## QUESTIONS
1. Using the Winter of the Wolf article, answer each question:
(a) Which company developed the expansion pack?
(b) On what date was the game announced?
(c) How many years before the events of the first game does the story take place?
2. From the Winter of the Wolf article, reproduce word for word the stretch from "- Developer: Liquid" through "in North America.".

## DOCUMENT EXCERPT
■ ■ ■ ■ ■ ■ ■

- Developer: Liquid Entertainment
- Publishers: Ubi Soft Crave Entertainment
- Platform: Microsoft Windows
- Release: NA: November 5, 2002; EU: November 29, 2002;
- Genre: Real-time strategy
- Modes: Single-player, multiplayer

= Battle Realms: Winter of the Wolf =

2002 video game

Battle Realms: Winter of the Wolf is an expansion pack for the real-time strategy video game Battle Realms, developed by Liquid Entertainment and co-published by Ubi Soft and Crave Entertainment. The game was announced on July 7, 2002, and released on November 5, 2002, in North America.

== Synopsis ==

Winter of the Wolf features exclusively new units and other gameplay elements, such as snow-terrain maps. Shown here, the Battle Maidens are the new armies and a Zen Master, Teppo, from the Dragon clan's arsenal.

The martial arts-themed RTS takes place seven years prior to the events in the first game.

The story begins with Grayback, the last heir to the Wolf clan's throne, explaining that long ago that life was better for their clan before the storms came and drowned their paradise. (Home island) They were saved from death by their druidess order using their clan's most sacred treasure the white wolf's skull, given to them by their clan's totem, the white wolf.

■ ■ ■ ■ ■ ■ ■

## THE DATA
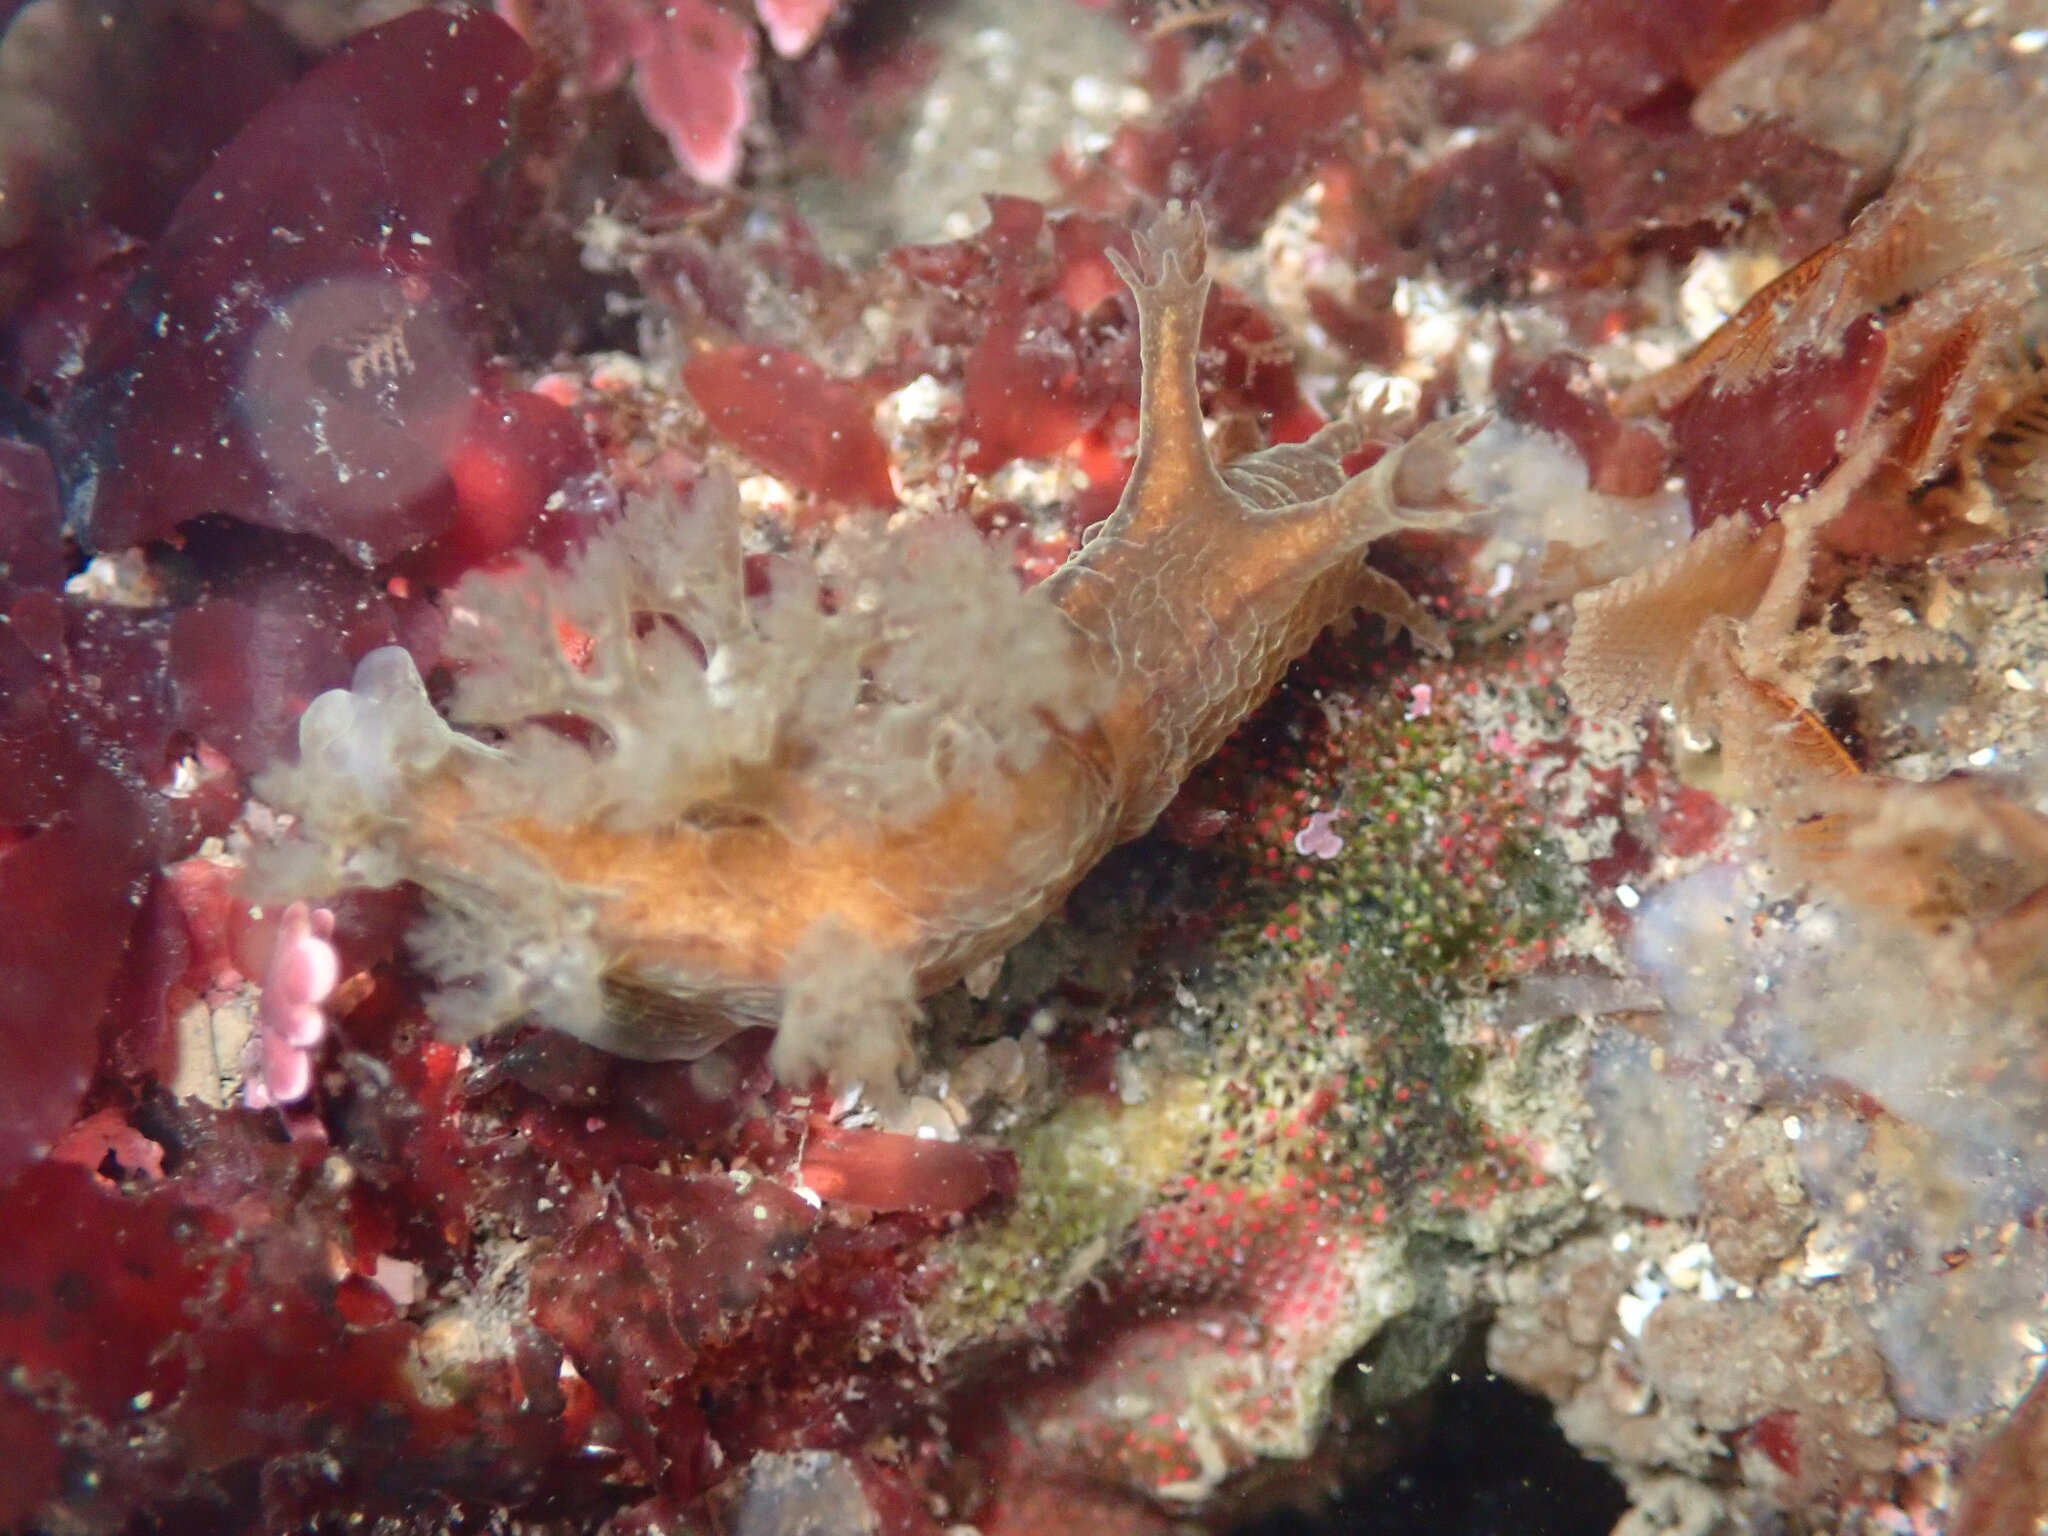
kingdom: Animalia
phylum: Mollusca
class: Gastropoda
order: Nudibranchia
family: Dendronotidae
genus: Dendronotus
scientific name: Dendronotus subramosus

■ ■ ■ ■ ■ ■ ■

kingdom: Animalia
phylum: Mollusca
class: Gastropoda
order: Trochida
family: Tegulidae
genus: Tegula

■ ■ ■ ■ ■ ■ ■

## COMPLETED EXERCISE
1.
(a) Liquid Entertainment
(b) July 7, 2002
(c) Seven years

2.
- Developer: Liquid Entertainment
- Publishers: Ubi Soft Crave Entertainment
- Platform: Microsoft Windows
- Release: NA: November 5, 2002; EU: November 29, 2002;
- Genre: Real-time strategy
- Modes: Single-player, multiplayer

= Battle Realms: Winter of the Wolf =

2002 video game

Battle Realms: Winter of the Wolf is an expansion pack for the real-time strategy video game Battle Realms, developed by Liquid Entertainment and co-published by Ubi Soft and Crave Entertainment. The game was announced on July 7, 2002, and released on November 5, 2002, in North America.